Troy Miller, the acting commissioner of U.S. Customs and Border Protection, called Chief Raul Ortiz a "true leader" in a statement announcing Ortiz’s retirement.
"He has numerous accolades and awards from his tenure in the Border Patrol, but the highest compliment we can bestow on him is that he is a great agent," Miller said. "I want to congratulate Chief Ortiz on his retirement after more than three decades of service to our country. I look forward to seeing him out on the water, fishing from his boat, as he enters this next and well-deserved chapter.”
It is not yet clear who will replace Ortiz, who said his last day would be June 30 in a note to staff members Tuesday, The Associated Press reported.

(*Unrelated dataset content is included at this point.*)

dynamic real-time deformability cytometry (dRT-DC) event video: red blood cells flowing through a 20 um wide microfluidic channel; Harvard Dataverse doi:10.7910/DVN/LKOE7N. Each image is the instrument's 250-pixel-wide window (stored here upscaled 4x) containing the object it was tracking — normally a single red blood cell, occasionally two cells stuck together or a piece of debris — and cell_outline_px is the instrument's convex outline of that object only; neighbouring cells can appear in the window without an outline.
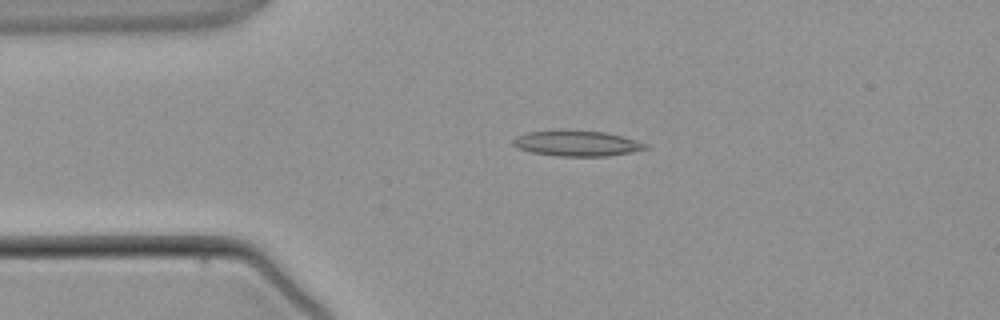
{"species": "common noctule bat (a hibernating species)", "species_latin": "Nyctalus noctula", "temperature_condition": "warm", "stored_images_in_passage": 2, "camera_frame_rate_fps": 3000, "um_per_image_px": 0.085, "animal": {"sex": "male", "body_mass_g": 21.5, "forearm_length_mm": 52.0}, "frame": {"image": 1, "passage_image": 1, "time_ms": 0.0, "image_size_px": [1000, 320], "cell_outline_px": [[648, 148], [628, 152], [604, 156], [560, 156], [532, 152], [520, 148], [512, 144], [512, 140], [516, 136], [528, 132], [560, 128], [564, 128], [604, 132], [620, 136], [648, 144]], "centroid_in_image_um": [48.96, 12.15], "position_along_channel_um": 36.0, "area_um2": 19.83}}
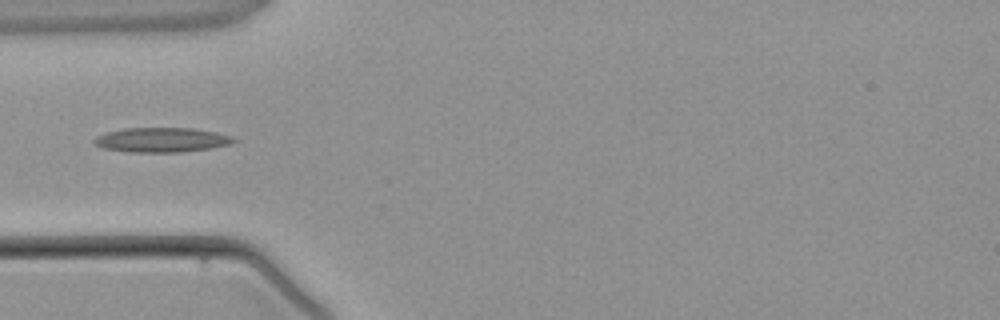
{"frame": {"image": 2, "passage_image": 2, "time_ms": 1.333, "image_size_px": [1000, 320], "cell_outline_px": [[236, 140], [228, 144], [212, 148], [180, 152], [132, 152], [104, 148], [92, 144], [92, 140], [96, 136], [104, 132], [124, 128], [192, 128], [216, 132], [232, 136]], "centroid_in_image_um": [13.68, 11.88], "position_along_channel_um": 71.3, "area_um2": 20.06}}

“I leave at ease, knowing we have a tremendous uniformed and professional workforce, strong relationships with our union partners, and outstanding leaders who will continue to tirelessly advocate for you each day,” Ortiz said in the note, according to the AP. NBC News has not seen the note and was unable to immediately verify the reporting.
The Border Patrol did not immediately respond to an overnight request for comment.

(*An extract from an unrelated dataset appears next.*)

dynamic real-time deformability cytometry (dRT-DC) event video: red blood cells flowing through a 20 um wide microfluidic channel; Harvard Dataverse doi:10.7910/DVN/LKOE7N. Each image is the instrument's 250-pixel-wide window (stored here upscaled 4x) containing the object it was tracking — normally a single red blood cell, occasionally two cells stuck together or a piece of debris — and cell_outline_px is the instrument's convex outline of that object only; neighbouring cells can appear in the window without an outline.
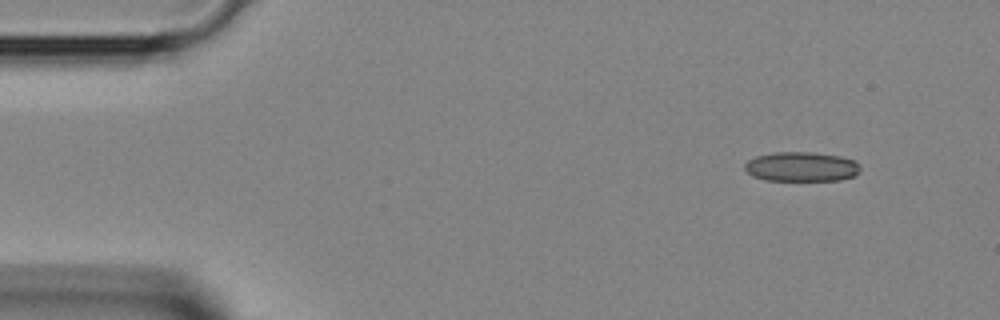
{"species": "Egyptian fruit bat (a non-hibernating species)", "species_latin": "Rousettus aegyptiacus", "temperature_condition": "room temperature", "stored_images_in_passage": 3, "camera_frame_rate_fps": 3000, "um_per_image_px": 0.085, "animal": {"sex": "female"}, "frame": {"image": 1, "passage_image": 1, "time_ms": 0.0, "image_size_px": [1000, 320], "cell_outline_px": [[860, 172], [856, 176], [840, 180], [764, 180], [752, 176], [744, 168], [744, 164], [748, 160], [756, 156], [772, 152], [812, 152], [840, 156], [852, 160], [860, 168]], "centroid_in_image_um": [68.1, 14.17], "position_along_channel_um": 16.9, "area_um2": 19.94}}
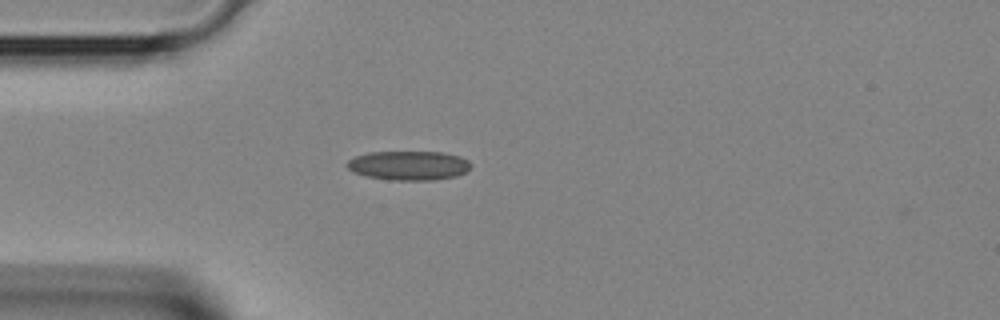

Ortiz became the 25th chief of the Border Patrol on Aug. 15, 2021. His predecessor, Rodney Scott, who embraced restrictive immigration policies ushered in during the Trump administration, retired after the Biden administration asked him to step down.
Ortiz led the Border Patrol through a large part of the Covid-19 pandemic and the Title 42 emergency health restrictions, which began in March 2020 during the Trump administration, allowing agents to swiftly turn migrants away from the U.S. border.
Ortiz also helped roll out new restrictions this month to discourage migrants from crossing the border without authorization while opening up other legal pathways to enter the U.S. after the end of pandemic restrictions.
Despite predictions of an influx of arrivals at the border after Title 42 ended May 11, the number of migrant encounters with U.S. border agents drop in the days after it expired.
Shelter operators and workers have said that many migrants were aware they risked facing five-year bans from the U.S. if they were deported under an existing rule called Title 8, so, they said, many were waiting to get official U.S. asylum appointments via cellphone rather than trying to cross the border without authorization.
In the lead-up to lifting pandemic restrictions, Ortiz estimated that 60,000 to 65,000 migrants were in northern Mexico waiting to enter the U.S.
“We are not in a position where we can ATD everyone,” he said, referring to Alternatives to Detention, the program that allows the authorities to track migrants released into the country, but he said, “I would like to.”
Ortiz began his career with the Border Patrol in May 1991 with the agency's San Diego Sector, according to a profile on the CBP's website.
Before he joined the Border Patrol, he served in the Army’s 8th Infantry Division in Baumholder, Germany, and he attended the University of Texas at San Antonio and Southwest Texas Junior College, studying political science and criminal justice, the profile says.
He was given two Meritorious Honor Awards from the State Department, the Certificate of Achievement from the state of Texas and the Superior Civilian Service Medal, the Defense Department’s third-highest civilian honor.